The superior MCTAG team on this day completed the course in six minutes and 34 seconds. The team included Capt. Scott Benninghoff, logistics officer, Master Sgt. Christopher Manuel, intelligence chief, Gunnery Sgt. Ryan Tracy, motor transport chief, Sgt. James C. Adams Jr., maintenance management clerk, and Lance Cpl. Cornail Gaymon, training instructor group noncommissioned officer.

“Team building events like this are an excellent way to break down the stovepipes that tend to develop within an organization,” said Benninghoff who is a native of Hammond, IN.  Competing with fellow Marines from throughout the unit has a direct impact on intersectional communication and team work back in the shop.”
Although no tangible awards were handed out to any of the placing teams, MCTAG Marines and Sailors left the obstacle course with much more than recognition. 

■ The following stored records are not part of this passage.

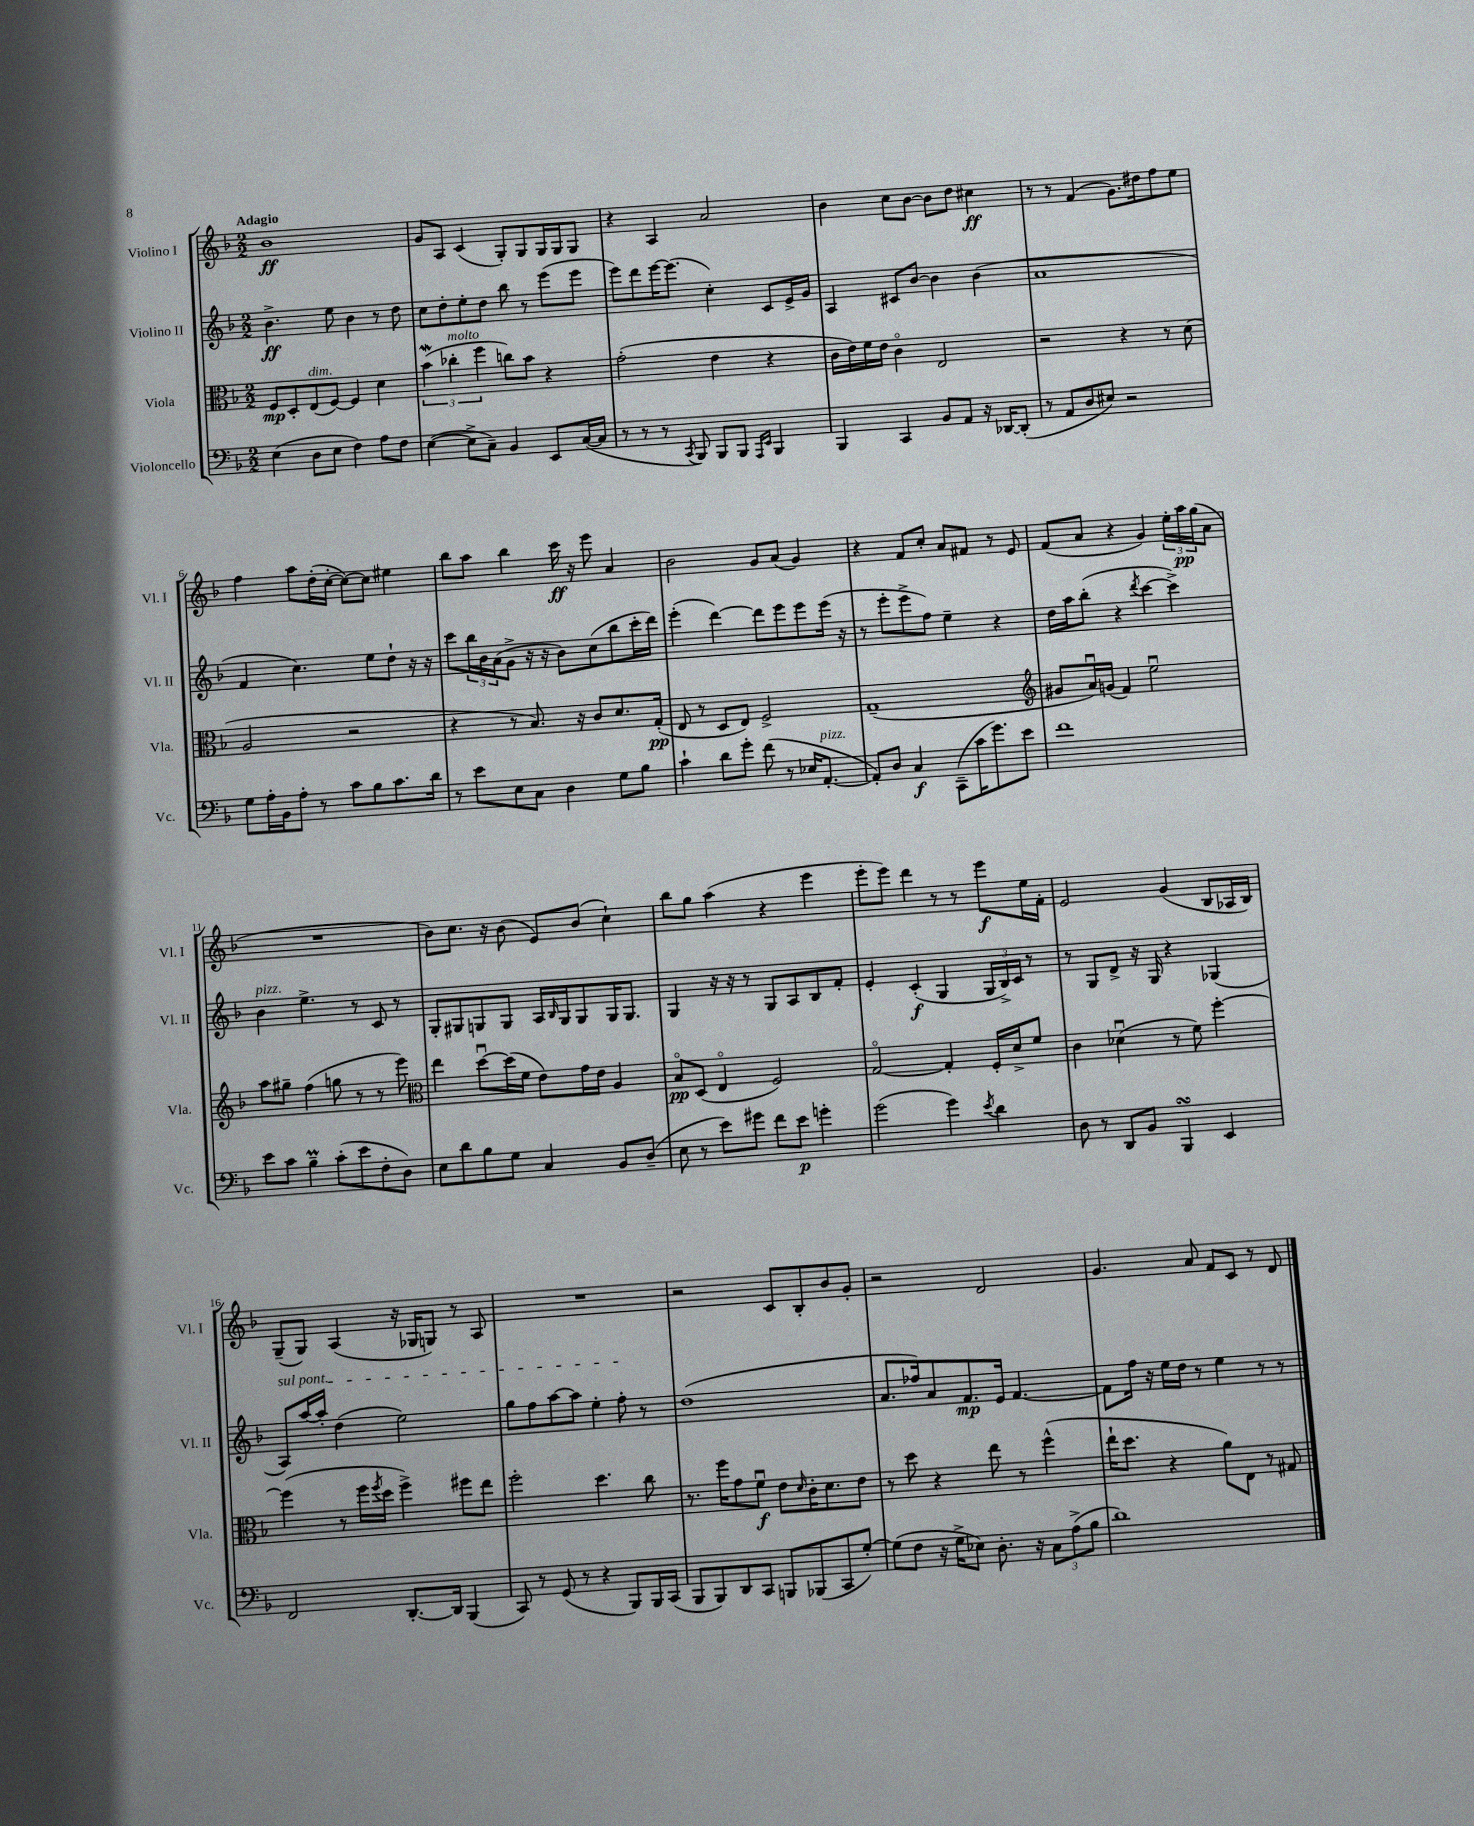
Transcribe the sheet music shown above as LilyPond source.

<<
\new StaffGroup <<
\new Staff = "s0" \with { instrumentName = "Violino I" shortInstrumentName = "Vl. I" } {
    \clef treble \key f \major \numericTimeSignature \time 2/2 \tempo "Adagio"
    bes'1\ff |
    g'8 a8 c'4( g8-.) g8 g16 g16 g8 |
    r4 a4 a'2 |
    bes'4 c''8 bes'8~ bes'8 d''8 cis''4\ff |
    r8 r8 f'4( g'8.) dis''16 f''8 e''8 |
    f''4 a''8 d''16-.( c''16~-. c''8~) c''8 eis''4 |
    bes''8 a''8 bes''4 c'''16\ff r16 e'''8 a'4 |
    bes'2 g'8 a'8( g'4) |
    r4 f'8 c''8-. a'8 fis'8 r8 e'8 |
    f'8( a'8 r4 g'4) \tuplet 3/2 { e''16-. a''16\pp g''16( } a'8 |
    R1 |
    bes'8) c''8. r16 bes'8( e'8) bes'8( c''4-!) |
    bes''8 g''8 a''4( r4 e'''4 |
    e'''8-. e'''8) d'''4 r8 r8 e'''8\f e''16 f'16-. |
    e'2 g'4( bes8 aes16 bes16) |
    g8--( g8) a4( r16 ges16 g8) r8 a8 |
    R1 |
    r2 c'8 bes8-. bes'8 g'8-. |
    r2 d'2 |
    g'4. a'8 f'8 c'8 r8 d'8 \bar "|." |
}
\new Staff = "s1" \with { instrumentName = "Violino II" shortInstrumentName = "Vl. II" } {
    \clef treble \key f \major \numericTimeSignature \time 2/2
    bes'4.->\ff e''8 bes'4 r8 d''8 |
    c''8 d''8-. e''8-. d''8 bes''8 r8 e'''8( e'''8 |
    e'''8) d'''8 e'''16~ e'''8.( c''4-.) c'8 e'16-> g'16 |
    a4 cis'8 bes'8~ bes'4 bes'4( |
    a'1 |
    f'4 c''4.) e''8 d''8-! r16 r16 |
    c'''8 \tuplet 3/2 { bes''16 bes'16 a'16( } g'8-> r16 r16 bes'8) c''8( bes''8 c'''16-. d'''16) |
    e'''4-.( d'''4~) d'''8 e'''8 e'''8 e'''16( r16 |
    r8 e'''8-. e'''8-> f''8) e''4-- r4 |
    d''16 a''16 bes''8-.( r4 \acciaccatura { d'''8 } c'''4~ c'''4->) |
    bes'4^\markup { \italic "pizz." } e''4.-> r8 c'8 r8 |
    g8-. gis8 g8 g8 a16 \grace { bes16 } g16 g8 g16 g8. |
    g4 r16 r16 r8 g8 a8 bes8 f'8-. |
    e'4-. c'4-.\f( g4 \tuplet 3/2 { g16 bes16->) c'16 } r8 |
    r8 g8 d'8-> r16 g16 r4 ges4( |
    \once \override TextSpanner.bound-details.left.text = \markup { \italic "sul pont." } a8\startTextSpan) a''16~ a''16-. d''4( e''2) |
    g''8 f''8 a''8~ a''8 e''4-. f''8-.\stopTextSpan r8 |
    d''1( |
    a'8. fes''16) a'8 f'8.\mp e'16 f'4.~ |
    f'8 f''16 r16 e''16 d''16 r8 e''4 r8 r8 \bar "|." |
}
\new Staff = "s2" \with { instrumentName = "Viola" shortInstrumentName = "Vla." } {
    \clef alto \key f \major \numericTimeSignature \time 2/2
    f8\mp d8-. e8^\markup { \italic "dim." }( f8~) f4 d'4 |
    \tuplet 3/2 { bes'4\mordent( ces''4-.^\markup { \italic "molto" } f''4 } c''8) bes'8 r4 |
    g'2-.( e'4 r4 |
    c'16 e'16) f'16 e'16 c'4\flageolet e2 |
    r2 r4 r8 d'8( |
    a2 r2 |
    r4 r8 bes8.) r16 c'8 d'8. g16-.\pp( |
    e8 r8 d8 e8) f2-> |
    g1--( |
    \clef treble gis'8 a'16\downbow) g'16( f'4) e''2\downbow |
    a''8 gis''8-- f''4( g''8 r8 r8 e'''8) |
    \clef alto e''4 d''8~\downbow d''16( f'16 e'8) g'16 e'16 a4 |
    bes8\flageolet\pp d8( e4\flageolet f2) |
    g2~\flageolet g4-. f16-. d'16-> f'8 |
    c'4 des'4\downbow( r8 f'8) f''4~-. |
    f''4( r8 f''16 \acciaccatura { f''8 } d''16 f''4->) fis''8 e''8 |
    f''2-. d''4. c''8 |
    r8. f''16 g'8 f'8\downbow\f e'8 \grace { d'16 } c'16-. d'8. e'8 |
    r8 d''8 r4 e''8 r8 f''4-^( |
    e''16-! d''8. r4 a'8) e8 r8 gis8 \bar "|." |
}
\new Staff = "s3" \with { instrumentName = "Violoncello" shortInstrumentName = "Vc." } {
    \clef bass \key f \major \numericTimeSignature \time 2/2
    e4( d8 e8 f4) a8 f8 |
    e4~( e8-> c8--) bes,4 e,8 c16~( c16 |
    r8 r8 r8 \acciaccatura { c,8 } bes,,8) bes,,8 bes,,8 \grace { a,,16 e,16 } bes,,4 |
    bes,,4 c,4 bes,8 a,8 r16 des,16~ des,8-.( |
    r8 a,8 d8 eis8) r2 |
    g8 a16-. bes,16 a8-. r8 c'8 bes8 c'8. d'16 |
    r8 e'8 e8 c8 d4 g8 bes8 |
    c'4-! d'8 g'8-. f'8( r8 ees16 a,8.~-.^\markup { \italic "pizz." } |
    a,8-.) d8 c4\f c,8--( c'16 g'8.) e'8 |
    f'1 |
    e'8 c'8 bes4--\prall c'8-.( e'8 f8-. d8) |
    e8 d'8 bes8 g8 c4 bes,8 d8--( |
    e8 r8 e'8) gis'8 f'8 e'8\p g'4-. |
    g'2( g'4) \acciaccatura { e'8 } d'4 |
    d8 r8 d,8 bes,8 bes,,4\turn e,4 |
    f,2 d,8.~-. d,16 bes,,4( |
    c,8) r8 g,8( r8 r4 bes,,8) bes,,16 c,16( |
    bes,,8 bes,,8) d,8 c,8 b,,8 bes,,8( c,8 g8~-.) |
    g8( f8 r16 g16-> ees8) d8.-. r16 \tuplet 3/2 { c8 a8->( bes8 } |
    d'1) \bar "|." |
}
>>
>>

“It is not every day that you get to create a team from officers, staff noncommissioned officers and junior Marines from different sections,” said Gunnery Sgt. John Jones, supply chief at MCTAG. “Events like this are great for building trust and camaraderie within every Marine in the unit.”

“Another great benefit from unit training, particular when private through colonel are participating in the training, is unit pride,” Hall said with a smile.  “Young Marines and Sailors want their leaders to see them perform, as well as see their leaders perform.  It is these types of events that the Marines and Sailors will go back to their work areas or the BEQ (bachelor enlisted quarters) and laugh and joke about things they did or saw.  At the end of the day it is good to see Marines with a big smile on their cold and dirty face and know they are having fun doing what Marines do."